Last up is an 11-minute interview with actress Eva Renzi, and although you wouldn’t suspect much, she is easily the most interesting interview of the lot. She is candid and honest with her recollections and opinions in “Eva’s Talking”, and isn’t afraid to say that she felt the film ruined all possibilities for her being accepted as a serious actress. Not to say that she doesn’t enjoy the film, which she does, just the part she played made it tough to find future work. She explains the film industry with spite and with a hard regret, and isn’t afraid to sling mud at everyone from star Tony Musante to Klaus Kinski of all people. She’s a great speaker, and it’s a shame this is her last recorded interview. She died in the August prior to the DVD's release date.
There is some great material here, a fine finish to an already great film and presentation.
It’s tough to hit it out of the park your first time up to bat, but Dario Argento did just that with his amazingly kinetic page-turner, The Bird with the Crystal Plumage. With incredibly detailed compositions from Vittorio Storaro and a lullaby gone awry soundtrack from Ennio Morricone, the entire movie is one wild audiovisual assault on the senses. The Blu-ray, like the DVD before it, definitely does the film justice with bustling colors and a now 7.1 speaker sound space. The added resolution reveals a bit more grain and some focus issues inherent in the original negative, but it’s still overall a worthy upgrade. The extras are identical, but with one of the best historical commentaries out there, and four candid interviews, it’s all crystal. This is one of the quintessential horror films, and the Blu-ray is the best version possible, so shake your tail feather out to your nearest movie shop and give Blue Underground the business they so desperately need!

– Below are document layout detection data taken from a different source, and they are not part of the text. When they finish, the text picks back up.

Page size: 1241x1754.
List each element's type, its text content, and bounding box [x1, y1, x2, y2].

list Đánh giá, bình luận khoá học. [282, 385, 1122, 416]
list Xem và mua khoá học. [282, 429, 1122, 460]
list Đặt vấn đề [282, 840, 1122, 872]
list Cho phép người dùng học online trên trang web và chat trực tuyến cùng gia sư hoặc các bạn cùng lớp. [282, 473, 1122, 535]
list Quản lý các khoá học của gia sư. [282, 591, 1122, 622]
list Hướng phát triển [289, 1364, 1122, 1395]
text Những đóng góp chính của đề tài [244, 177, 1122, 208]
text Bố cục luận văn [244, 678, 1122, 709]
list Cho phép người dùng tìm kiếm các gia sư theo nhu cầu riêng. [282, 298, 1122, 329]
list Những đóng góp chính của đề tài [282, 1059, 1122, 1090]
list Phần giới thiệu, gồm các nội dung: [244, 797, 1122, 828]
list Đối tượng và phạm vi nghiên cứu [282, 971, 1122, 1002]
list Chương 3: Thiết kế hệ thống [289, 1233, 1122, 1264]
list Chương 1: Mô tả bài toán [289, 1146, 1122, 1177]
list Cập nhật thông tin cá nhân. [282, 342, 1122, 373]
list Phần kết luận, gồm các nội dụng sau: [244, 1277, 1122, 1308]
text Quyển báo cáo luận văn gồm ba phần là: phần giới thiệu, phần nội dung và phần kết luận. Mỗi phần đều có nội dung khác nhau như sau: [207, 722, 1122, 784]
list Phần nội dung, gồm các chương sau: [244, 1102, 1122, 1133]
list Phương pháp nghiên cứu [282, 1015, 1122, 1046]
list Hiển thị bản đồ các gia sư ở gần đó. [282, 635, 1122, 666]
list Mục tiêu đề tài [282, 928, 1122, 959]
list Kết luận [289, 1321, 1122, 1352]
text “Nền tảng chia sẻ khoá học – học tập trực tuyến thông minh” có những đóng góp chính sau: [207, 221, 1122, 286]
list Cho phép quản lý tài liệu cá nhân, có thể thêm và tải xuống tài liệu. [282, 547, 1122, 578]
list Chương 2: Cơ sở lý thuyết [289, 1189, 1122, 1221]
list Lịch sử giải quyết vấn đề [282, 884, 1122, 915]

*Because of the quality of the HD format, the clarity, resolution and color depth are inherently a major leap over DVD. Since any Blu-ray will naturally have better characteristics than DVDs, the rating is therefore only in comparison with other Blu-ray titles, rather than home video in general. So while a Blu-ray film may only get a C, it will likely be much better than a DVD with an A.
BU really keeps dropping the ball in the BR format. This really totally irks me allot!
I wouldn't go as far to say BU is 'dropping the ball'. Think about what they have to work with.
I wouldnt rate the PQ compared to other Blu-Rays either, it should be rated on the source available.
I have to say I am a bit ashamed to have never seen this although I have seen several of Argento's films and love Suspiria. I have this blu-ray next in line in my netflix queue now<:
I really dig the strange and eerie music in this movie.
I just got done watching this and was pleasantly surprised- although a bit dated obviously being a foreign flick from 1970 this was quite good- in fact I liked it more than Deep Red - but not as much as Suspiria. I still have to give Deep Red a 2nd viewing- it was the 2nd Argento film I watched (Suspiria being the first) and for some reason I wasnt that wild about it but I wonder if I watched it again now if Id like it a bit more
BU is really doing the right thing with their BDs. The only downside and this is a big one is that they are dropping the original mono or stereo mixes. But so far every title they've released has excellent picture quality. No DNR
What are the English subtitles on the Blu-ray like? Do they follow the English audio? The 2 disc DVD translates the Italian audio. For example, the "so long" character is "bye" instead and there are lots of other differences for those expecting the English subtitles to match the English audio.